Data provided »
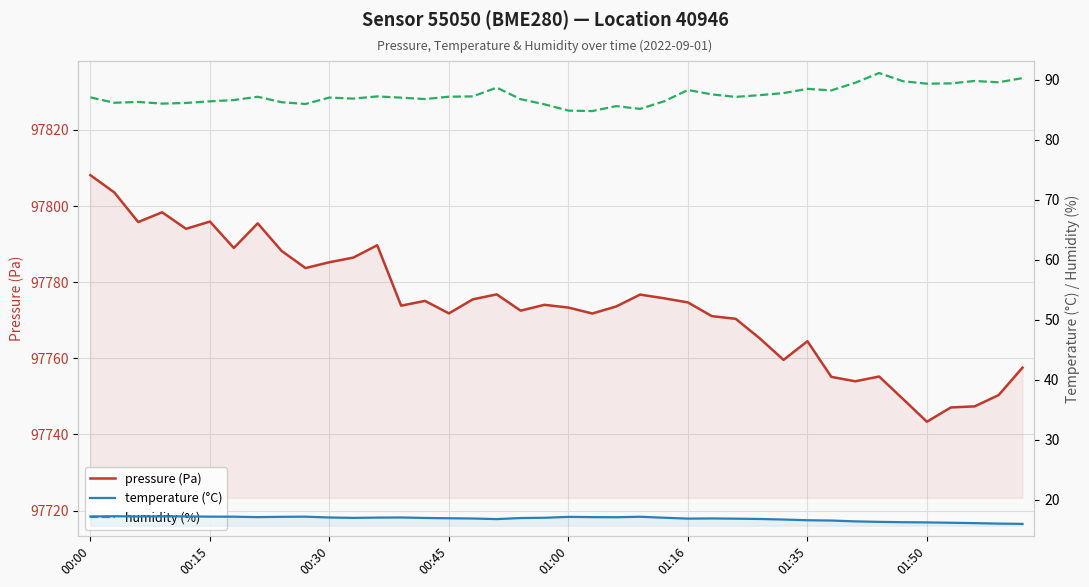

How many series are shown in this chart?

3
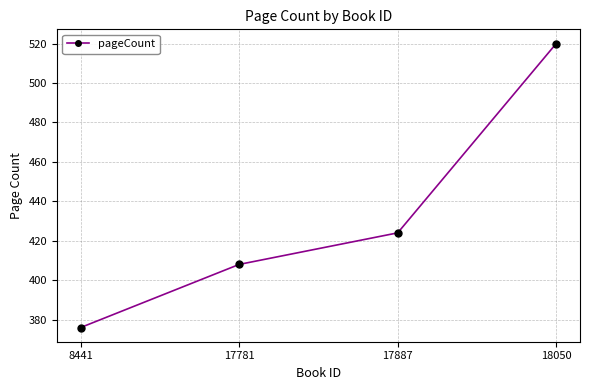

True or false: the data shows 424 at 17887.

True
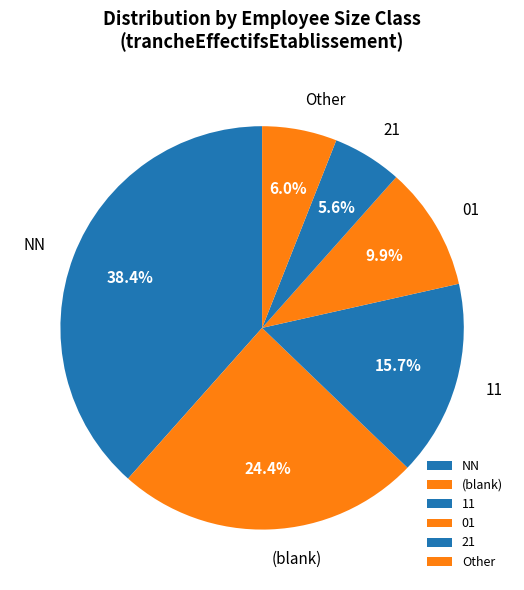

Which category has the biggest portion of the pie?

NN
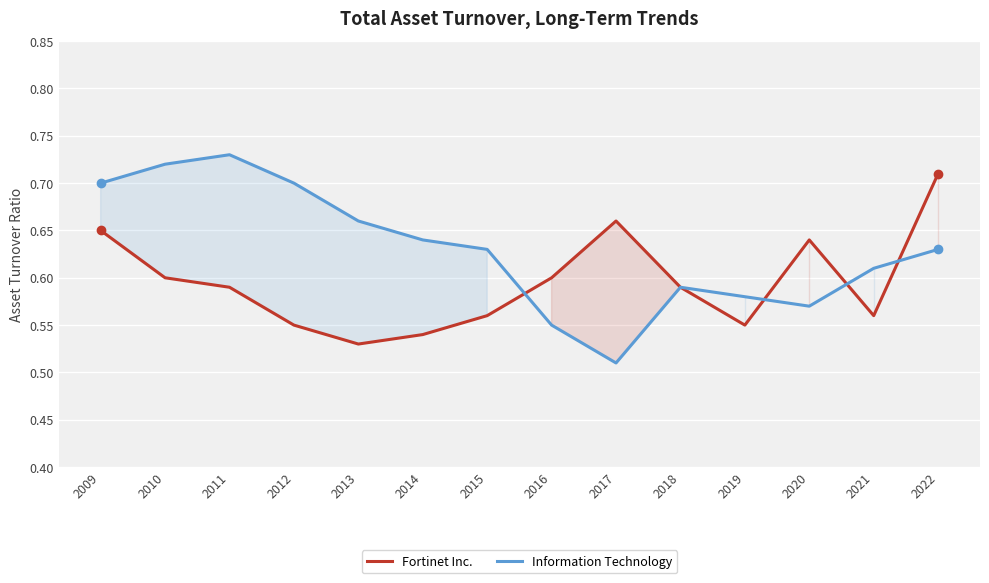

What is the value of the Information Technology point at the 9th from the left?

0.5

About this task » Please copy every item above word for word, with the pictures left out.

Solution to this problem »
How many series are shown in this chart?

3

True or false: the data shows 424 at 17887.

True

Which category has the biggest portion of the pie?

NN

What is the value of the Information Technology point at the 9th from the left?

0.5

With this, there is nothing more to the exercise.